** Opening DATASET SECTION block **

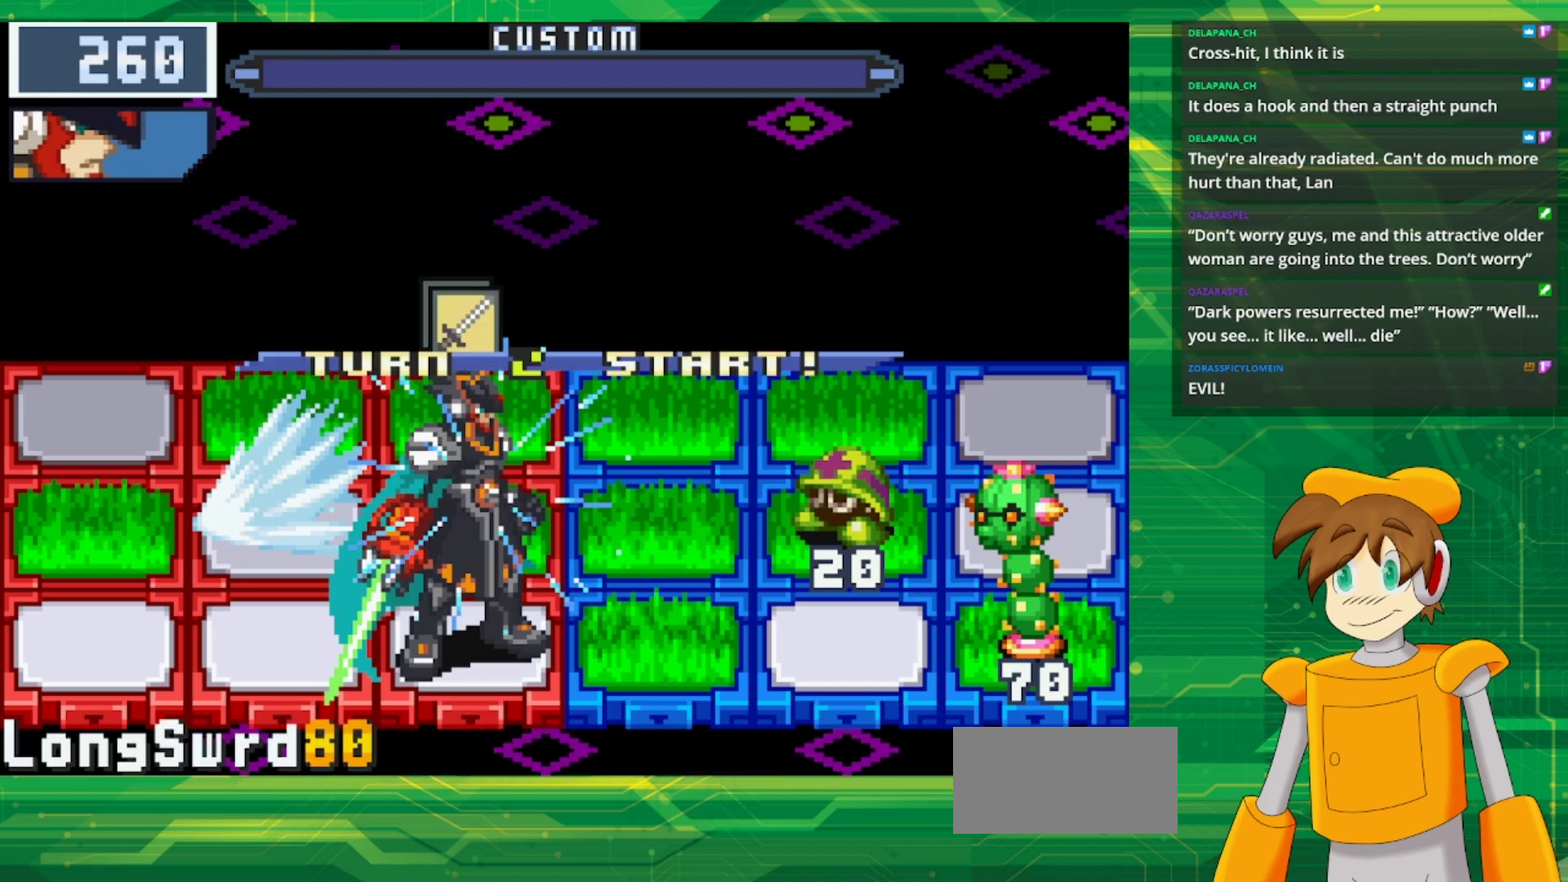
Gameplay with a controller (Nintendo layout); each line is a JSON object with the inputs held at the frame after it. "events" lists button and stick changes between this image and that frame as [ms after this image, input, new state], when the widget could be followed in between. Not read: L1 L3 R3.
{"buttons": [], "events": []}
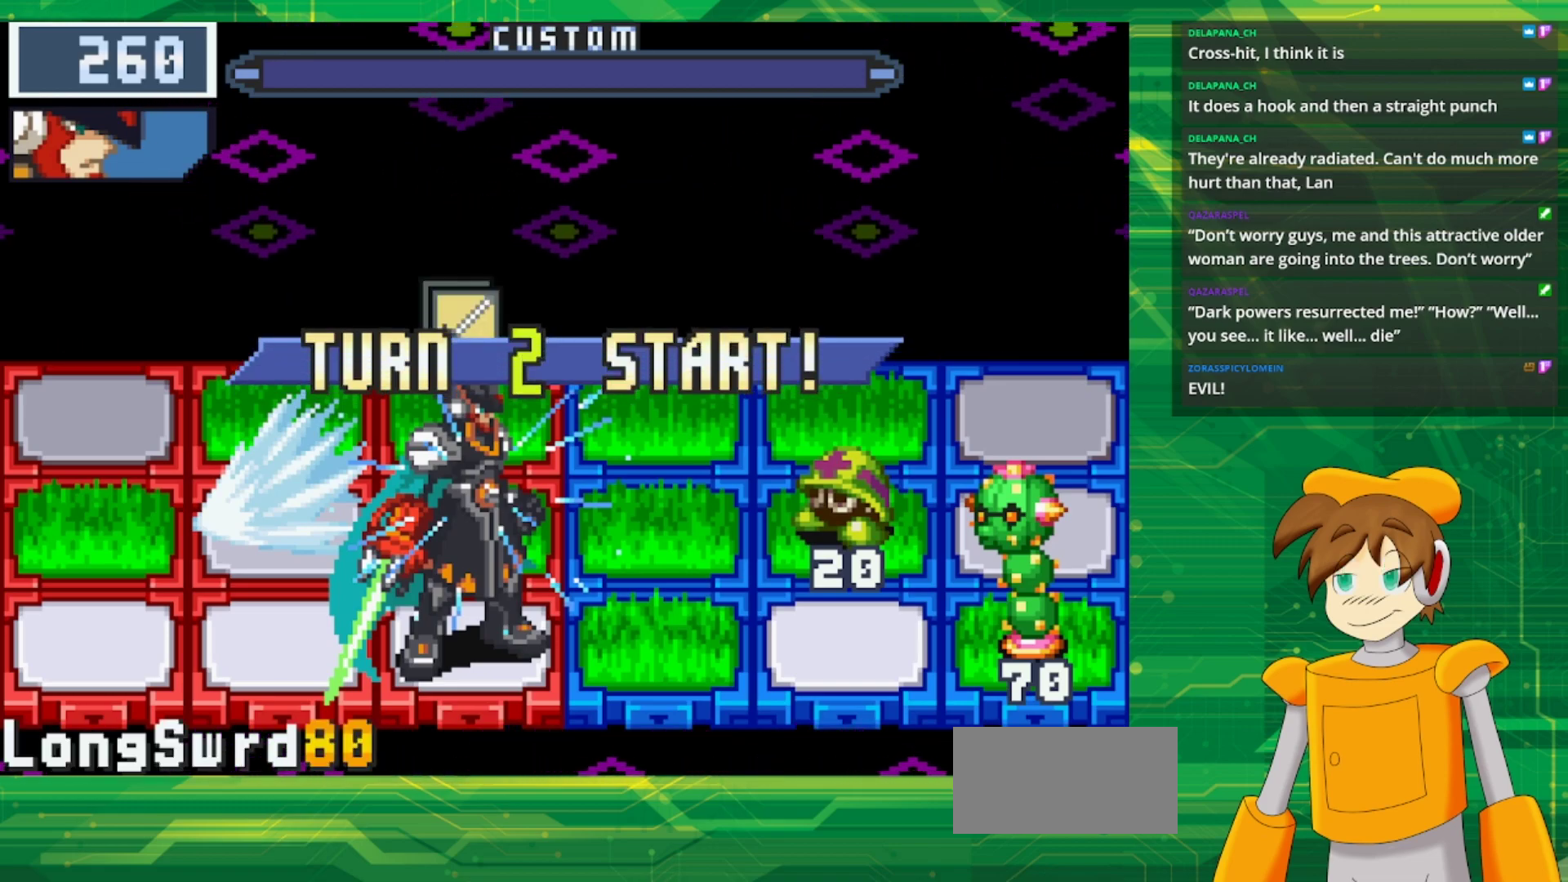
{"buttons": [], "events": []}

** Closing DATASET SECTION block **

→ **WHAT NEEDS TO BE DONE**: Write the material above out again exactly as it reads, but don't carry over the pictures.

→ **EXERCISE OUTPUT**:
Gameplay with a controller (Nintendo layout); each line is a JSON object with the inputs held at the frame after it. "events" lists button and stick changes between this image and that frame as [ms after this image, input, new state], when the widget could be followed in between. Not read: L1 L3 R3.
{"buttons": [], "events": []}
{"buttons": [], "events": []}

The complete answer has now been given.